Look through the material below and say how many of its lines carry the string "shoulder". Only the number should be given.

□ □ □

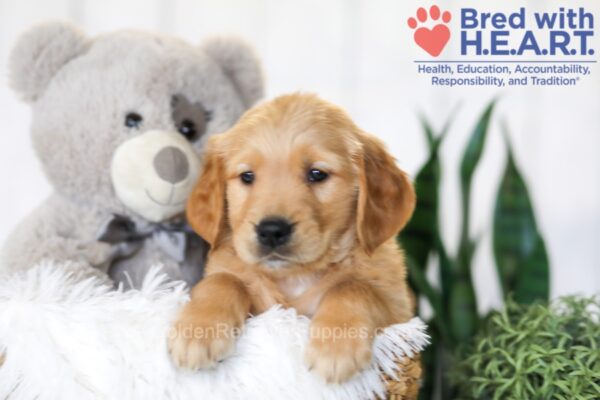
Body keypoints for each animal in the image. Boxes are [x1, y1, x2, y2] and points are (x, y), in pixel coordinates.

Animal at [166, 92, 414, 382]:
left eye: (317, 174)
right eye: (247, 176)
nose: (271, 230)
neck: (294, 276)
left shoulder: (400, 309)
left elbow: (353, 287)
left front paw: (336, 346)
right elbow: (222, 281)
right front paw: (197, 330)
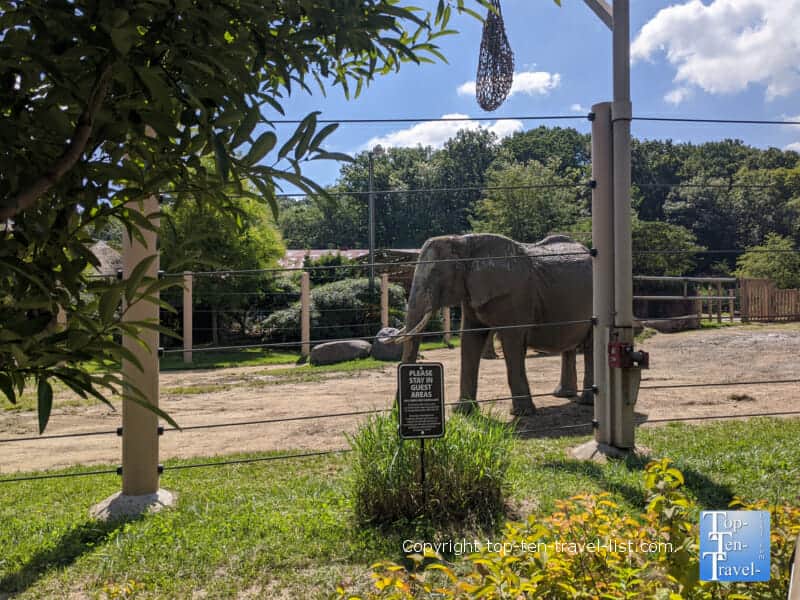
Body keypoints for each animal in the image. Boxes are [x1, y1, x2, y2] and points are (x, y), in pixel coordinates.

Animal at [394, 233, 593, 416]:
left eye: (436, 273)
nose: (393, 416)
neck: (465, 243)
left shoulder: (514, 295)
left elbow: (512, 342)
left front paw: (522, 413)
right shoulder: (471, 292)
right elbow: (470, 338)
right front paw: (463, 411)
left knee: (590, 346)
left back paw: (586, 402)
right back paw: (563, 395)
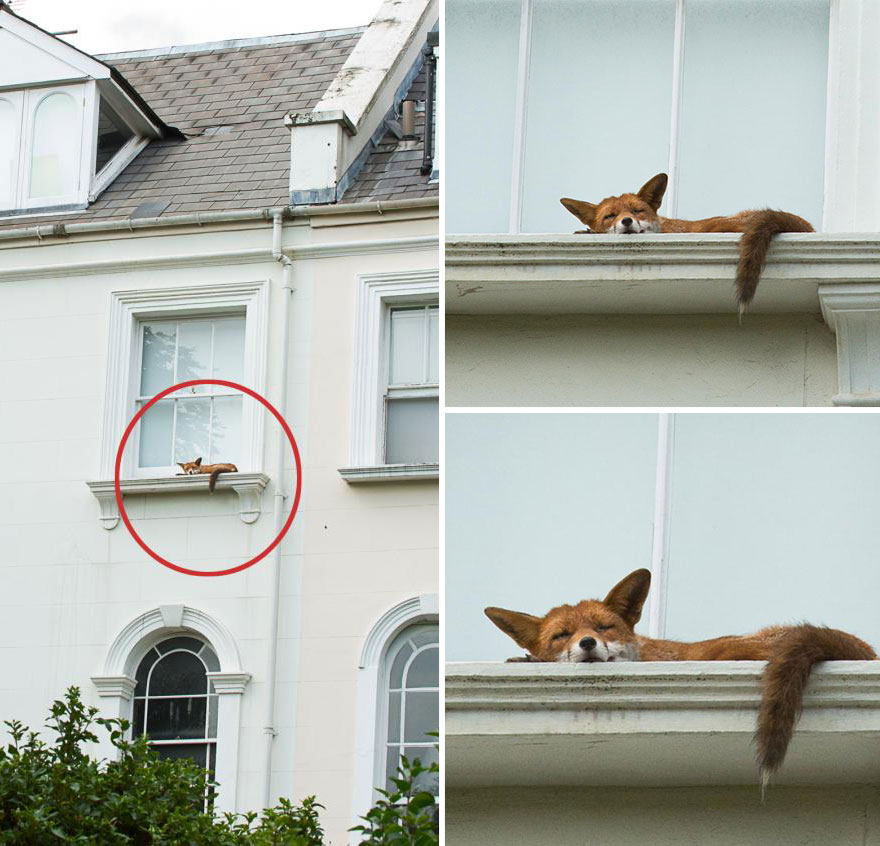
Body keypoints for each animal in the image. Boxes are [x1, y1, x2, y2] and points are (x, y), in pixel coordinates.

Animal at [485, 568, 876, 789]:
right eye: (562, 635)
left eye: (602, 627)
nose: (587, 643)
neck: (646, 654)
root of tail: (863, 648)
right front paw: (526, 659)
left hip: (726, 650)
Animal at [560, 173, 814, 314]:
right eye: (610, 216)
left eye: (637, 210)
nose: (627, 221)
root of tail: (805, 224)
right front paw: (585, 231)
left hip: (716, 225)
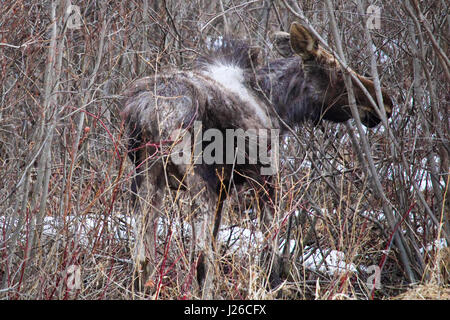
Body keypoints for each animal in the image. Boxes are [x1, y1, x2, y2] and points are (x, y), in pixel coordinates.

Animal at [121, 21, 392, 298]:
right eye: (338, 72)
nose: (386, 103)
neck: (278, 105)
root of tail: (149, 111)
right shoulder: (265, 177)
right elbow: (270, 248)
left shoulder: (222, 190)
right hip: (198, 181)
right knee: (201, 258)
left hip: (145, 177)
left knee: (142, 258)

□ □ □

▶ [Written reply] 5